The Preview Review. It's one step better than judging a book by its cover.
The Preview
I read the free extended preview, since the author was kindly offering it. I liked it from the very first line; "His books were burning."
They were not, but it did the trick until the true problem could be laid down. The problem is that David Galloway can not die.
He has been living for hundreds of years. However, to thicken the plot, there is a time each year when he under goes a rejuvenation process in which he first rapidly ages. It is a process that seems to suggest that death is in fact a possibility.
To thicken the plot all the more, he meets another like himself just as his rejuvenation season begins.

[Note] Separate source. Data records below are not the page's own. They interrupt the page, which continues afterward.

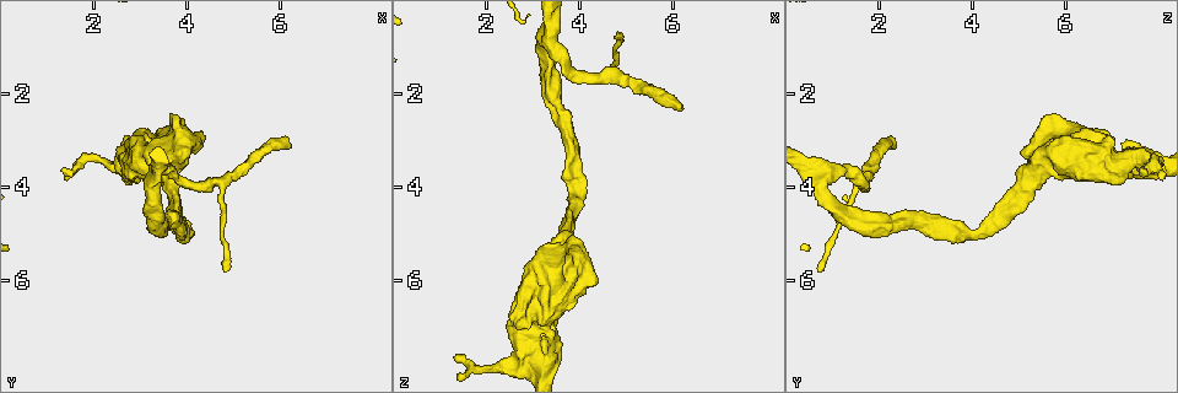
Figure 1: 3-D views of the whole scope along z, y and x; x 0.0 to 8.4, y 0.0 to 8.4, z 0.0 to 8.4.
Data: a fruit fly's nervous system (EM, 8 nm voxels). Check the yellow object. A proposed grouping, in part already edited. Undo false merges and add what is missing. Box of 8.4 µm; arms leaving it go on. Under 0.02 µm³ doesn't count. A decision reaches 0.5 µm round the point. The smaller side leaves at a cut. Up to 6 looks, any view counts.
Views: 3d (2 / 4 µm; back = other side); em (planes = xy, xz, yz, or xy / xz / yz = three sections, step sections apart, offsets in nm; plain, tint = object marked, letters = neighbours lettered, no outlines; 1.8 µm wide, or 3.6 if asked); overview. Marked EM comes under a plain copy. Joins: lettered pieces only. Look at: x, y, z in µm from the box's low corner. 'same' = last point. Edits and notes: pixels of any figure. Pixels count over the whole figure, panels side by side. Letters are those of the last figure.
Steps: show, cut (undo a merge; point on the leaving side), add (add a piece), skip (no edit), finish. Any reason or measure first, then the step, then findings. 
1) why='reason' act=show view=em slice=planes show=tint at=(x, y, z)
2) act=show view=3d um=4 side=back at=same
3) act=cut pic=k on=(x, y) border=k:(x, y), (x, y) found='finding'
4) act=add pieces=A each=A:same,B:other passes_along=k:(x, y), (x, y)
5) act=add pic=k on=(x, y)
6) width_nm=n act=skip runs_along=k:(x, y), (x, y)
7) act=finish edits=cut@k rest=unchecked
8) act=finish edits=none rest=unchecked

If you read the regular preview (not the extended, as I have) you will not see any hints of the Christian aspect of this book beyond the title. It comes into play in chapter three When David is in the throws of rejuvenation and prays concerning his anguishing condition.
The Promise
The promise in the description is that David Galloway will have an increasingly more difficult time making the right moral decisions. He will learn timeless secrets that if known would be antithetical to his secluded lifestyle. What does God require of him, and is David strong enough to see it through?
Additional Thoughts
Human immortality is a big problem. I'm not simply referring to the temporal issues, such as the fact that everyone you love died hundreds of years ago, or the need to live a highly secretive life, changing your name, location and friends periodically as not to be found out.
No, I mean, the fact that all of creation is cursed as a result of the fall of man. I mean that the human spirit is eternal and to be absent the body is to be present with the Lord, for the believer anyway. Being trapped in the human body? That is what I call a forever problem.

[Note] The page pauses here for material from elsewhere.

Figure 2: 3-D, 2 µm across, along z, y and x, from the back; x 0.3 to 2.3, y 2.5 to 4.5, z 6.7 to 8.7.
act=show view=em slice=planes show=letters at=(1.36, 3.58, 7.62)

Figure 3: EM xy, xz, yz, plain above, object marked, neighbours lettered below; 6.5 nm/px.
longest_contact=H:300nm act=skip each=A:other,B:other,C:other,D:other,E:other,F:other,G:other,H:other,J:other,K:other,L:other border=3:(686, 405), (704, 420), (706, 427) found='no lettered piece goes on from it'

By the way, I did not get the impression that the book was going to present being trapped in the flesh as a particularly positive thing. But I do wonder to what extent it explores the contrast of eternal life with God and eternal life in the flesh.
I Like the title. No Less Days is an intriguing line from the well known Hymn, Amazing Grace:
When we’ve been there ten thousand years, Bright shining as the sun, We’ve no less days to sing God’s praise Than when we’d first begun.
I hope the book remembers that the title is in reference to endless worship. Wouldn't that be a great way to end a book of this title? David is finally freed from his fleshy prison to find that a forever is still before him, except, without the burden of sinful flesh!
I wonder what will happen to David Galloway? If only I had no less cash... I mean, the price point was to high for me. But maybe not for you.